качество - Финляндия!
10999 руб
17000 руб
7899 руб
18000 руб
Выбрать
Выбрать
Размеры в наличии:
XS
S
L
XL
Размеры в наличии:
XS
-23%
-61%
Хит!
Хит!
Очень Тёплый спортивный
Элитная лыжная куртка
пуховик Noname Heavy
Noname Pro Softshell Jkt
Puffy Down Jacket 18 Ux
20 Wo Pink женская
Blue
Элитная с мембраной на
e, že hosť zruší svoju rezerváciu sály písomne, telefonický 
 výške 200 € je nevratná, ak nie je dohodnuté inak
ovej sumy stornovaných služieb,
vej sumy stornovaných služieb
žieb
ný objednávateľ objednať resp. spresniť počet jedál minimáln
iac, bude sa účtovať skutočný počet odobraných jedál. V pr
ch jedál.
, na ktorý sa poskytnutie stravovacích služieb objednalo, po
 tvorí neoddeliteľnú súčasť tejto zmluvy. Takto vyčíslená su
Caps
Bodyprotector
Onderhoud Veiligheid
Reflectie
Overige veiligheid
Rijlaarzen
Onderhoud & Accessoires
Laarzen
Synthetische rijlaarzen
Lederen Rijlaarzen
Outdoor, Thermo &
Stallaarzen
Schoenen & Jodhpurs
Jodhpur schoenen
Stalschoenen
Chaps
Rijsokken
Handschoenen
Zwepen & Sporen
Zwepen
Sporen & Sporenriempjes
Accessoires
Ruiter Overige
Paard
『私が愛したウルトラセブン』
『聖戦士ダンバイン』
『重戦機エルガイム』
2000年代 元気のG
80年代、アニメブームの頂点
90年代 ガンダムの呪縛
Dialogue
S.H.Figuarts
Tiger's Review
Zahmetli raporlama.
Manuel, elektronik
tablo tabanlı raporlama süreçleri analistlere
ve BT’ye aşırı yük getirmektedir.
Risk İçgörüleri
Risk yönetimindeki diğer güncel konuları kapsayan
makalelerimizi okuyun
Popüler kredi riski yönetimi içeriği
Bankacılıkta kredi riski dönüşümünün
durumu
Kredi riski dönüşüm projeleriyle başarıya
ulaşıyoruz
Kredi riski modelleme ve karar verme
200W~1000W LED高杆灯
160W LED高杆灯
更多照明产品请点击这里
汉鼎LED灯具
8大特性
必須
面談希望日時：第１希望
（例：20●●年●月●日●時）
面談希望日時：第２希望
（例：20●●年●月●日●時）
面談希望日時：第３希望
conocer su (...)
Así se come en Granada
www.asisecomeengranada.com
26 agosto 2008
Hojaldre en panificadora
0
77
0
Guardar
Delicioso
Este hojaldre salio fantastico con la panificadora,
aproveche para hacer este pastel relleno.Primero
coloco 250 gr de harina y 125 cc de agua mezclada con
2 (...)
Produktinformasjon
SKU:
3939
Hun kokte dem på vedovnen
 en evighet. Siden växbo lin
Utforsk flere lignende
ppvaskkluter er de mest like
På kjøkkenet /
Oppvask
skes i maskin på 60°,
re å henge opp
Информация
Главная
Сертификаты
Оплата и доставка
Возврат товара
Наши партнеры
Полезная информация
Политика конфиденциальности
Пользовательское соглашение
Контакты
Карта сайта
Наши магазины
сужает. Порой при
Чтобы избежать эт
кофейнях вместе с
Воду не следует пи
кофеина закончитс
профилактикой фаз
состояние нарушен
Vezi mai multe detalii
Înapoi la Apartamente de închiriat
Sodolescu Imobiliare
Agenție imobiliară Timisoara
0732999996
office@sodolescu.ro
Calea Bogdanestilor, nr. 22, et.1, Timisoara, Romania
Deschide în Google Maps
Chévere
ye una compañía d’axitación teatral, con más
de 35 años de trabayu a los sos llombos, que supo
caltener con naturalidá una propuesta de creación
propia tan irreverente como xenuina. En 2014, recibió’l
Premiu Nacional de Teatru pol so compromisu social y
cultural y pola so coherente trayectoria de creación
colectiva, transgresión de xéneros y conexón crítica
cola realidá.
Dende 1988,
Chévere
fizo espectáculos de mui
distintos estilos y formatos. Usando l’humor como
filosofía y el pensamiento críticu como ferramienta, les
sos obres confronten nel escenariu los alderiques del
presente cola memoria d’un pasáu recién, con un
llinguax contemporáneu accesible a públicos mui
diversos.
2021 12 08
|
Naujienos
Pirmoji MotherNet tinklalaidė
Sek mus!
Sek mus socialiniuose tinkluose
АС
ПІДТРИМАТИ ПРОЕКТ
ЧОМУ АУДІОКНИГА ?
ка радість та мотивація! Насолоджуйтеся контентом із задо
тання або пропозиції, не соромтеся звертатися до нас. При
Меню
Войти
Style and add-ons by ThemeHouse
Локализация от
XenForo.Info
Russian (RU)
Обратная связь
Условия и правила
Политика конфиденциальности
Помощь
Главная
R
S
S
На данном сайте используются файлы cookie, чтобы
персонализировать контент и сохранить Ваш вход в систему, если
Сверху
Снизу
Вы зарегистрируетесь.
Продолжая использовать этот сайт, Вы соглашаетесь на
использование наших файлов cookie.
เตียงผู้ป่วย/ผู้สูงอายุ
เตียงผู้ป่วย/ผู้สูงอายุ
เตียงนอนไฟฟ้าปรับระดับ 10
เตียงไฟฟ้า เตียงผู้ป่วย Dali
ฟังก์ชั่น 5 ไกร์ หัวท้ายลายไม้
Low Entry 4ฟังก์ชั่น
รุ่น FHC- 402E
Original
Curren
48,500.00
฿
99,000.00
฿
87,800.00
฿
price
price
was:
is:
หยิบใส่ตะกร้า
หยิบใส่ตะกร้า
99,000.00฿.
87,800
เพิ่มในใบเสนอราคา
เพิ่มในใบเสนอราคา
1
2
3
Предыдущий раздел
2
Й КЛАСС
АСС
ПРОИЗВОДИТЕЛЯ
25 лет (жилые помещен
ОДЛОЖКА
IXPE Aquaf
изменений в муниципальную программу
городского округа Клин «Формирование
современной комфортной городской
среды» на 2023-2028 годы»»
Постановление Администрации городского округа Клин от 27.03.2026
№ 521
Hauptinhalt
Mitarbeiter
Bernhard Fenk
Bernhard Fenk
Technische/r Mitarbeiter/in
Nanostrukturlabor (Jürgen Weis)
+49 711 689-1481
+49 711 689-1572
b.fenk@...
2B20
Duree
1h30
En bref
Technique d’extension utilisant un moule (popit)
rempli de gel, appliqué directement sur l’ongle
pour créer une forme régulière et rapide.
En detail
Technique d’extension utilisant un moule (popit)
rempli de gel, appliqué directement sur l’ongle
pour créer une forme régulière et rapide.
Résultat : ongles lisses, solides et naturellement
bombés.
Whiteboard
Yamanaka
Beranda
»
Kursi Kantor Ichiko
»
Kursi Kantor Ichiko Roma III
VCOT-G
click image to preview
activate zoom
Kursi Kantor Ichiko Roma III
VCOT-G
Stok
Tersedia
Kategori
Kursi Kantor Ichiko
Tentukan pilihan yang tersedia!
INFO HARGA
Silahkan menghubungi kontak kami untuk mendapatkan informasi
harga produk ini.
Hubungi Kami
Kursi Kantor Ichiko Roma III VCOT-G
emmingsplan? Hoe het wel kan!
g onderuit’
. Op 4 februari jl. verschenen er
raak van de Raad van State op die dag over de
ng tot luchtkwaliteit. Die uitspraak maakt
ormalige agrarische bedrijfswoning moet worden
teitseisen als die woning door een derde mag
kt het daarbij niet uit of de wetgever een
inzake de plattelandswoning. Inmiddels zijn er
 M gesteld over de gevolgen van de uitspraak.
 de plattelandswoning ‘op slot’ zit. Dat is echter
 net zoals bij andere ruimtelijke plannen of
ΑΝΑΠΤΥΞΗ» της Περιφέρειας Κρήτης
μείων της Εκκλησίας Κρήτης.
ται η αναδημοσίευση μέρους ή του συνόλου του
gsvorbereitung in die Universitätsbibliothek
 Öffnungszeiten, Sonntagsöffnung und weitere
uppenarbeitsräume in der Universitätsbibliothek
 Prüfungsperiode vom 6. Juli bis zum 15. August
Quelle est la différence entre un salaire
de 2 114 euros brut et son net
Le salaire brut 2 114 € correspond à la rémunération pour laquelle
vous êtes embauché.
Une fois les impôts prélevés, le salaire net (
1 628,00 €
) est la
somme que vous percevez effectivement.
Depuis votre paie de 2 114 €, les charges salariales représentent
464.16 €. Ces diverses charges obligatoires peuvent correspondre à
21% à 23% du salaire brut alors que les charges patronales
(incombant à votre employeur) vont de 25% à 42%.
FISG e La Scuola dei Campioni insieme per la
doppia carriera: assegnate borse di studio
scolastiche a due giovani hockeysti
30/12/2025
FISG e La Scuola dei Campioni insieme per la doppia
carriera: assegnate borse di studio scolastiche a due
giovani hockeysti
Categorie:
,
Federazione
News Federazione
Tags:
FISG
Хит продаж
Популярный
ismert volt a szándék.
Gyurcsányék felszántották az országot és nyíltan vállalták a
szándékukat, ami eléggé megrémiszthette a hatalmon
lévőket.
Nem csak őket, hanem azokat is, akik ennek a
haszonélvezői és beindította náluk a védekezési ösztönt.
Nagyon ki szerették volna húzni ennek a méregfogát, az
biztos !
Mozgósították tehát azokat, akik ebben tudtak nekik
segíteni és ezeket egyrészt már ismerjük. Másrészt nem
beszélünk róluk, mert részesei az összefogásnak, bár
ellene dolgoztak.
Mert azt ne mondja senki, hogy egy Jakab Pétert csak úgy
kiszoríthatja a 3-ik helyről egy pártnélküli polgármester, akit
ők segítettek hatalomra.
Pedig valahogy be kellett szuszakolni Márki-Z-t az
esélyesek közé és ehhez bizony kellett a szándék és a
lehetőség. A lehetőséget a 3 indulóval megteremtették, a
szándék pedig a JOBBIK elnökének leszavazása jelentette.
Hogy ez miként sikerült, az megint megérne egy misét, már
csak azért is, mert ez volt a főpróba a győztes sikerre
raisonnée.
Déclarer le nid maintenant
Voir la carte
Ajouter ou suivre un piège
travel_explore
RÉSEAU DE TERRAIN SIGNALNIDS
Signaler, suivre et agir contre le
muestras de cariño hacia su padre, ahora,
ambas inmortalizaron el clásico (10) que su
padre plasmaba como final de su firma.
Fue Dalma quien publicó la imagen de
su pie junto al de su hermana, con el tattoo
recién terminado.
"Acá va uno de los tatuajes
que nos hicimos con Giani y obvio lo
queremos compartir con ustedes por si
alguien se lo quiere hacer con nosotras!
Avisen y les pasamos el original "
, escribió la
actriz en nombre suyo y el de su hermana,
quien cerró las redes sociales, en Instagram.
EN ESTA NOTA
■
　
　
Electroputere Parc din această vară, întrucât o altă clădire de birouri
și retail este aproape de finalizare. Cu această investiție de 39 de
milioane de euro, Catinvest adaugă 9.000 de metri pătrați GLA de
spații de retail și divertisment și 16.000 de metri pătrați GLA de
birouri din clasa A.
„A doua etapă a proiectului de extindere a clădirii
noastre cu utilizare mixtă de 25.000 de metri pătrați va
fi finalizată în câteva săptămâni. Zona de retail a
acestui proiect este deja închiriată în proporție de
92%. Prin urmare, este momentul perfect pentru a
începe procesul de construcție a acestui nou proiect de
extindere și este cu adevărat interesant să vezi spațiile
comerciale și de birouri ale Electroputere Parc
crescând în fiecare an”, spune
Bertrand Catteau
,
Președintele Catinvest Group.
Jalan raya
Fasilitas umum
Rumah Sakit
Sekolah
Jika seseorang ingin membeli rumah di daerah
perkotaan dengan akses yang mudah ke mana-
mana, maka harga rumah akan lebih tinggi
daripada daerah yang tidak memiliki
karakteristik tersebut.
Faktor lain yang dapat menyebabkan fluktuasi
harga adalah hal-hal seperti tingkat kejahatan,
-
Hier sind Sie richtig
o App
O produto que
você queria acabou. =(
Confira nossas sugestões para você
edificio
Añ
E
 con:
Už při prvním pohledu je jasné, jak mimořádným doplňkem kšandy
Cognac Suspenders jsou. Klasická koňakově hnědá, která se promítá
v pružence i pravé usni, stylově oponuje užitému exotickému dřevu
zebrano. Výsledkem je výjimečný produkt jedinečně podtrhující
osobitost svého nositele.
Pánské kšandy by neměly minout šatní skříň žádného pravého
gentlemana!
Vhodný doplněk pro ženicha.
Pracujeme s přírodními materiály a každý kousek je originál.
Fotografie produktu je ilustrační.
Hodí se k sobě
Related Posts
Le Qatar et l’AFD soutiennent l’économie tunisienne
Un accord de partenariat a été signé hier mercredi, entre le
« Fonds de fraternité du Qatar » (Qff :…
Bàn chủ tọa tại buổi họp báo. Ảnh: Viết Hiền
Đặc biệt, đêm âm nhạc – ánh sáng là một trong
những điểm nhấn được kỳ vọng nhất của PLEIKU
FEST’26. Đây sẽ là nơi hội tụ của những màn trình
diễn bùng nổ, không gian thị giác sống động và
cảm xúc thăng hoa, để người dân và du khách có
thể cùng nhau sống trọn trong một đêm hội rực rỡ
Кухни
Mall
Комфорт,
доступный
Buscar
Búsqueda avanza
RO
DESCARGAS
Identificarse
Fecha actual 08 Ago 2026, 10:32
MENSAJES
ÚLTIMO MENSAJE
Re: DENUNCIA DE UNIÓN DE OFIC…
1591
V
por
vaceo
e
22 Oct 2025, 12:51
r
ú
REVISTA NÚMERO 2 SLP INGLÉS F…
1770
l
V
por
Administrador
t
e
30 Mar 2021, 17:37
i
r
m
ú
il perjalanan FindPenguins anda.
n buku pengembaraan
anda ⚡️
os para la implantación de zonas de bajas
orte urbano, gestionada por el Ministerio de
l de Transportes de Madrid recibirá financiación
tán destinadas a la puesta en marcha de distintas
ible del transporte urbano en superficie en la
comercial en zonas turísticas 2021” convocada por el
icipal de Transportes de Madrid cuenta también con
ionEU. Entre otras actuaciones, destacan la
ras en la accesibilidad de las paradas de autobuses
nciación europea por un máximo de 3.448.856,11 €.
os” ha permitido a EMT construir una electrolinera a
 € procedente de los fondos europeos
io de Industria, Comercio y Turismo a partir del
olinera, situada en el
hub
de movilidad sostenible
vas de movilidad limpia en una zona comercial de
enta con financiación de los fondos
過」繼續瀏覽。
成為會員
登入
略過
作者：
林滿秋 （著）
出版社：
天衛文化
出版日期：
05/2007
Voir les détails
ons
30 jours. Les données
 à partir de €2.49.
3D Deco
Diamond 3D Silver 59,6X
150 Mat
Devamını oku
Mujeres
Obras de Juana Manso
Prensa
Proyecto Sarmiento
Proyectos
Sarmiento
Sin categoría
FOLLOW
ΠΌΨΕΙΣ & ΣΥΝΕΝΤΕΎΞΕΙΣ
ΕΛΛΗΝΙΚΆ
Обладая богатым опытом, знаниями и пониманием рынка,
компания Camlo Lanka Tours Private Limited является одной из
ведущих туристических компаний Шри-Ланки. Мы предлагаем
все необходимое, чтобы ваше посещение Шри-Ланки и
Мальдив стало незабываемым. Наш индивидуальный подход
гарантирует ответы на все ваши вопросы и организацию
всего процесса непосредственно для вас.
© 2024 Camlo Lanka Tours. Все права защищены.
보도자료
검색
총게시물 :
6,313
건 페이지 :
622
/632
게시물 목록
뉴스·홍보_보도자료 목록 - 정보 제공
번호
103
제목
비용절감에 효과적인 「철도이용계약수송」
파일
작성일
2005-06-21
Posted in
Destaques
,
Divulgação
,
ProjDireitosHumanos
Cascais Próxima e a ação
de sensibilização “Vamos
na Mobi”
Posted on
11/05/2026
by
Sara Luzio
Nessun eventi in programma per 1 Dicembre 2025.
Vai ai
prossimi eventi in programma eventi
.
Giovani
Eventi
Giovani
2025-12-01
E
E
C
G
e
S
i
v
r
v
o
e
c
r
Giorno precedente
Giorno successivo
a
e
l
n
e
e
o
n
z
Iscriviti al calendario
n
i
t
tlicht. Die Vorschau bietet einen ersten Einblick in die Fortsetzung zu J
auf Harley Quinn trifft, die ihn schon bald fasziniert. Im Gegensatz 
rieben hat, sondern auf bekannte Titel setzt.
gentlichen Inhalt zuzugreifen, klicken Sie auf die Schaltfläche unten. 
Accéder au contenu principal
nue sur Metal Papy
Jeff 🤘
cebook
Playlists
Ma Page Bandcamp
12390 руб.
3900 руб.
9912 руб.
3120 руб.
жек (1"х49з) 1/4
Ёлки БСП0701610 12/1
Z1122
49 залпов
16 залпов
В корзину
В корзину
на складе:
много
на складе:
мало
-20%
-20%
#####
:: HOW TO COMPLETE THIS TASK ::
Everything above from the line with "M gesteld over de gevolgen van de uitspraak." to the line with "Öffnungszeiten, Sonntagsöffnung und weitere", both included, must be repeated exactly, and nothing outside that range.

:: WRITTEN RESPONSE ::
 M gesteld over de gevolgen van de uitspraak.
 de plattelandswoning ‘op slot’ zit. Dat is echter
 net zoals bij andere ruimtelijke plannen of
ΑΝΑΠΤΥΞΗ» της Περιφέρειας Κρήτης
μείων της Εκκλησίας Κρήτης.
ται η αναδημοσίευση μέρους ή του συνόλου του
gsvorbereitung in die Universitätsbibliothek
 Öffnungszeiten, Sonntagsöffnung und weitere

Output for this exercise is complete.